7. Get Cozy with Wildlife
While the skiers have left the slopes, you won’t have the stunning outdoor landscapes entirely to yourself during summer in Taos Ski Valley. Instead, you’ll likely be making friends with local wildlife: marmots and pikas on the hiking trails; elk and deer grazing and sitting amongst wildflowers; and bighorn sheep and their families wandering near waterways like the Rio Hondo stream; and, of course, birds and squirrels everywhere. If you’re really lucky, you may even catch a glimpse of a bear or wildcat.
8. Soak up Arroyo Seco’s Historic & Artistic Vibe
Locals will be quick to tell anyone visiting that they can’t leave without stopping in the nearby town of Arroyo Seco. Nicknamed “Seco,” this charming little haven sits about halfway between Taos and Taos Ski Valley and is filled with traditional adobe structures, colorful art galleries, excellent restaurants, and quirky shops.

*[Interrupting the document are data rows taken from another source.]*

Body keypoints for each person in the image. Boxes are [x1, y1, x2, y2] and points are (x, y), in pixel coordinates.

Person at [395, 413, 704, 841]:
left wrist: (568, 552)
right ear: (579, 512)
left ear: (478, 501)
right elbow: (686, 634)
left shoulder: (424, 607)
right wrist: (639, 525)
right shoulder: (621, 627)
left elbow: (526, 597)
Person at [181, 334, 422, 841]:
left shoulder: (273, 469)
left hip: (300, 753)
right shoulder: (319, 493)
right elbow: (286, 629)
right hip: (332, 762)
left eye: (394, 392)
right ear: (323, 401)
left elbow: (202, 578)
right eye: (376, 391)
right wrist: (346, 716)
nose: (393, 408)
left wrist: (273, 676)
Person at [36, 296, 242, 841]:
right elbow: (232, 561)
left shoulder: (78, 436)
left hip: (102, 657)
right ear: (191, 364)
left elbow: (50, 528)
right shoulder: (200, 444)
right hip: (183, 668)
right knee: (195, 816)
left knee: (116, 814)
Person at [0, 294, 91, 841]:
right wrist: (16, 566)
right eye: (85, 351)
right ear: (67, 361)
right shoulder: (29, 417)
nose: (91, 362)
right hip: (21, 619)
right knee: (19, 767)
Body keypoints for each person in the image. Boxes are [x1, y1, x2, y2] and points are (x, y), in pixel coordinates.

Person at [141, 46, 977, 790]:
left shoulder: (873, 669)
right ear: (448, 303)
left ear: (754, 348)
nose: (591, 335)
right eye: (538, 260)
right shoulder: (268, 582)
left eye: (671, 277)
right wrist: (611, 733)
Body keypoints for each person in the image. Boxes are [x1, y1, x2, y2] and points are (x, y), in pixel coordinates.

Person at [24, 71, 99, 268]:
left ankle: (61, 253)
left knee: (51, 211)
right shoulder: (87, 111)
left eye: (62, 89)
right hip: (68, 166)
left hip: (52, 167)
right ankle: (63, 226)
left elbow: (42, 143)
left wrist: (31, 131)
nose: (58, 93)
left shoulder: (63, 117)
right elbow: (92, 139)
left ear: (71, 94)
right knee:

9. Make Friends with Locals
Part of what makes Taos Ski Valley such a memorable destination is its friendly locals. Take it from someone who lives here: “When you come here, it’s almost shocking how well people know one another and embrace the lifestyle,” says resident Ashley Arabian. While you’re here, strike up a conversation with someone on the trail, a bartender, or barista, and you’re likely to learn about their favorite spots, too.